Almeno 22 morti si contavano ieri pomeriggio, un bilancio che si è via via aggravato nel corso delle ore. Si tratta delle vittime del naufragio avvenuto nell’Egeo, al largo della Turchia, dove un gommone carico di migranti è affondato di fronte alle coste di Eceabat, nella provincia di Canakkale, nei pressi dello stretto dei Dardanelli. Tra i deceduti almeno 7 bambini, due neonati. Solo due le persone salvate dalla Guardia costiera turca mentre altri due sono riusciti a raggiungere la riva da soli. Non è chiaro quante persone fossero a bordo dell’imbarcazione.

NEL CONTO delle vittime di giornata va aggiunto anche uno dei due naufraghi a bordo della Ocean Viking che mercoledì era stata portato via con l’elisoccorso. Non si conoscono né le sue generalità, né l’età e il Paese di provenienza: era arrivato nella Rianimazione del San Giovanni di Dio di Agrigento in condizioni critiche. I due facevano parte del gruppo di 25 migranti superstiti di un gruppo rimasto sette giorni alla deriva senza acqua né cibo: il gommone era partito dalla Libia ma il motore si era rotto dopo tre giorni. Nonostante fossero stati avvistati, nessuno li ha soccorsi fino a quando non è arrivata l’ong che li ha trovati decimati e in condizioni disperate. Stando ai racconti dei naufraghi, all’appello mancano circa 60 persone. L’altro migrante per cui si è resa necessaria l’evacuazione si trova ancora in Rianimazione ma all’ospedale Ingrassia di Palermo.

SULL’OCEAN VIKING ieri c’erano 359 naufraghi in navigazione verso Ancona, il porto indicato dalle autorità italiane per lo sbarco. Giovedì notte la nave umanitaria ha salvato altre 135 persone, tra cui una donna incinta e otto bambini. Erano su una barca a due piani in zona Sar maltese. «Una navigazione così lunga non dovrebbe mai essere imposta alle persone soccorse in mare» commentano da bordo i membri di Sos Mediterranee. L’arrivo è previsto per lunedì prossimo, un’inutile crudeltà visto lo stato psicofisico di molti dei naufraghi, per i quali è stato necessario utilizzare i respiratori. Ieri l’appello dell’Oim: «L’Ocean Viking dovrà sbarcare a 1.450 chilometri di distanza. A bordo anche i sopravvissuti del naufragio di tre giorni fa, stremati. Per loro un’ulteriore ed evitabile sofferenza. Il porto sicuro deve essere anche vicino».

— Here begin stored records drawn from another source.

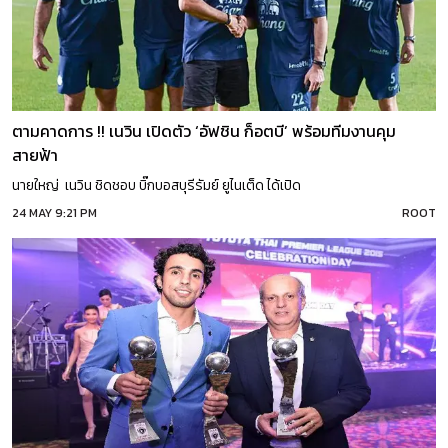
ตามคาดการ !! เนวิน เปิดตัว ‘อัฟชิน ก็อตบี’ พร้อมทีมงานคุม
สายฟ้า
นายใหญ่ เนวิน ชิดชอบ บิ๊กบอสบุรีรัมย์ ยูไนเต็ด ได้เปิด
24 MAY 9:21 PM
ROOT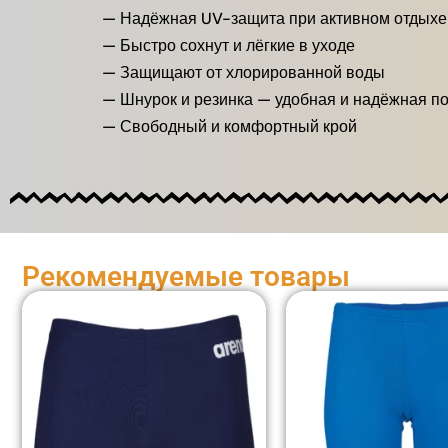
— Надёжная UV-защита при активном отдыхе
— Быстро сохнут и лёгкие в уходе
— Защищают от хлорированной воды
— Шнурок и резинка — удобная и надёжная п
— Свободный и комфортный крой
Рекомендуемые товары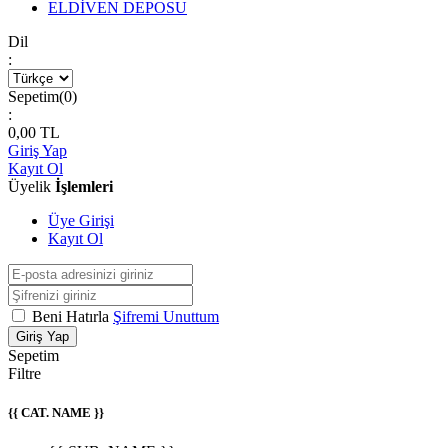
ELDİVEN DEPOSU
Dil
:
Sepetim(
0
)
:
0,00
TL
Giriş Yap
Kayıt Ol
Üyelik
İşlemleri
Üye Girişi
Kayıt Ol
Beni Hatırla
Şifremi Unuttum
Giriş Yap
Sepetim
Filtre
{{ CAT. NAME }}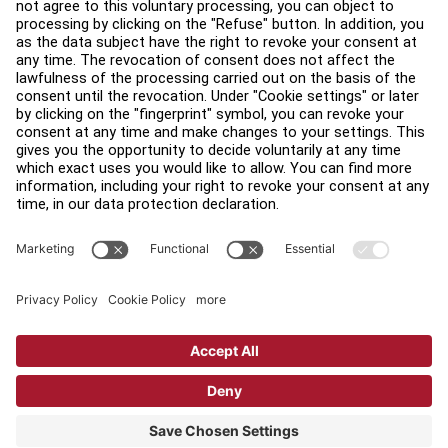
關於我們
查找經銷商
尋找商店
法律
可及性
登入 Facility Connect
聯絡我們
隱私設置
隱私權政策
法律聲明
Copyright © 2026 Life Fitness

LA SEGRETARIA PD Elly Schlein: «Hanno visto morire sessanta persone di fame e di ustioni ma il governo impone ai sopravvissuti altri 5 giorni di navigazione. Infierire dopo quanto hanno passato è disumano e intollerabile, non degno di un Paese come l’Italia. Al governo chiediamo di intervenire e assegnare un porto più vicino. Fermiamo questa vergogna». E da Avs Nicola Fratoianni: «Mentre il governo tiene le navi delle ong sotto sequestro nei porti e ci si ostina ad affrontare il fenomeno in modo emergenziale, le persone continuano a morire».

NON HA ANCORA UN’IDENTITÀ il giovane, forse 18enne, deceduto sulla nave ong Sea Watch 5 il 7 marzo: era stato preso a bordo in condizioni critiche nel corso di un’operazione di soccorso che aveva portato in salvo a Pozzallo 51 persone. Il ragazzo era deceduto probabilmente per i fumi della benzina. A distanza di qualche giorno dall’ispezione del medico legale, la Procura ha affidato l’incarico di effettuare l’autopsia, per chiarire le cause della morte. Intanto, l’Asgi – Associazione per gli studi giuridici sull’immigrazione ha inviato una nota congiunta con Sea Watch alle istituzioni per chiede di attivare ogni procedura «per garantire anche a distanza di tempo di potere restituire un’identità alla vittima».

IN SOSTANZA si chiede che venga prelevato il Dna e rilevate le impronte, che si proceda anche alla repertazione degli oggetti personali e sia data evidenza a ogni altro segno particolare (ad esempio tatuaggi e cicatrici). «L’identificazione – spiega l’Asgi – riteniamo sia un diritto e un dovere, tanto quanto una sepoltura rispettosa. Un diritto anche per i famigliari, affinché possano un giorno ritrovare il loro caro». Secondo l’Oim, sono 80 i migranti morti nel Mediterraneo centrale e circa 190 i dispersi dall’inizio dell’anno al 9 marzo (360 i morti nell’intero Mediterraneo). A conferma che la rotta è tra le più letali. E una delle più trafficate: ieri a Lampedusa c’erano circa 800 migranti.